Background/Purpose: Long-term apremilast (APR) efficacy and safety were evaluated for up to 5 yrs in adults with active PsA in the phase III PALACE 1-3 studies.

Methods: Subjects were randomized (1:1:1) at baseline (BL) to placebo (PBO), APR 30 mg BID (APR30), or APR 20 mg BID (APR20). PBO subjects were re-randomized (1:1) to APR30 or APR20 at Wk 16 (early escape) or Wk 24. Double-blind APR treatment continued to Wk 52; subjects could continue APR during an open-label, long-term treatment phase for up to an additional 4 yrs. Efficacy and safety were assessed and reported as observed.
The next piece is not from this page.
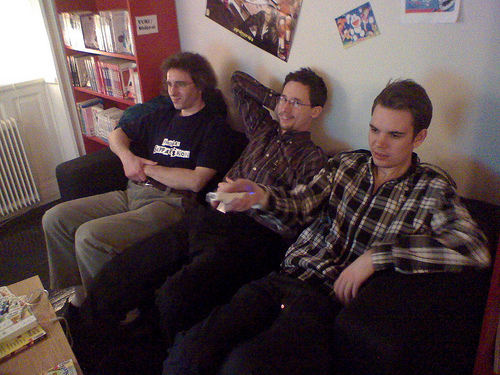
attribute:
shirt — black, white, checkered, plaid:
[258, 151, 492, 282]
Results: A total of 1,493 subjects were randomized and received ≥1 dose of study medication (PBO: n=496; APR30: n=497; APR20: n=500). Of those randomized to APR30 at BL, 44.5% (221/497) completed 260 wks of treatment. Among APR30 subjects entering Wk 52, 63.2% (331/524) completed 260 wks, regardless of when APR was started (BL, Wk 16, or Wk 24). At Wk 52, ACR20/50/70 response rates were 55.3%/26.1%/11.9% for APR30 subjects. Sustained response rates were observed with continued APR30 treatment at Wk 260 (Table). Marked swollen joint count improvements were seen, with a mean percent reduction of 82.3% at Wk 260; tender joint count reduction was 72.7%. At Wk 260, 62.4% (136/218) of APR30 subjects with BL enthesitis achieved a Maastricht Ankylosing Spondylitis Enthesitis Score of 0; 80.9% (114/141) with BL dactylitis achieved a dactylitis count of 0. A HAQ-DI minimal clinically important difference of ≥0.35 was achieved by 52.6% of APR30 subjects at Wk 260; 60.4% achieved low disease activity or remission, defined as a Clinical Disease Activity in Psoriatic Arthritis score ≤13. Sustained improvements in psoriatic skin involvement were observed with continued treatment at Wk 260 in APR30 subjects with ≥3% BL body surface area involvement, with 65.8% (98/149) and 43.6% (65/149) of subjects, respectively, achieving ≥50%/≥75% reductions from BL Psoriasis Area and Severity Index score. APR 20 results were similar (Table). Consistent efficacy results were seen across the individual studies. During the 0- to ≤52-wk APR-exposure period, adverse events (AEs) occurring in ≥5% of APR30-exposed subjects were diarrhea, nausea, headache, upper respiratory tract infection, and nasopharyngitis. Most diarrhea and nausea AEs were reported within the first 2 wks of treatment and usually resolved within 4 wks; gastrointestinal AE frequency decreased with longer APR30 exposure, and frequency of other common AEs decreased/remained stable with prolonged exposure. Serious AE rate during Wks >208 to ≤260 was 5.8%, consistent with earlier periods.

Conclusion: APR demonstrated sustained, clinically meaningful improvements in PsA signs/symptoms, physical function, and associated psoriasis in the subjects continuing treatment over 5 yrs. APR continued to demonstrate a favorable safety profile and was generally well tolerated at 5 yrs.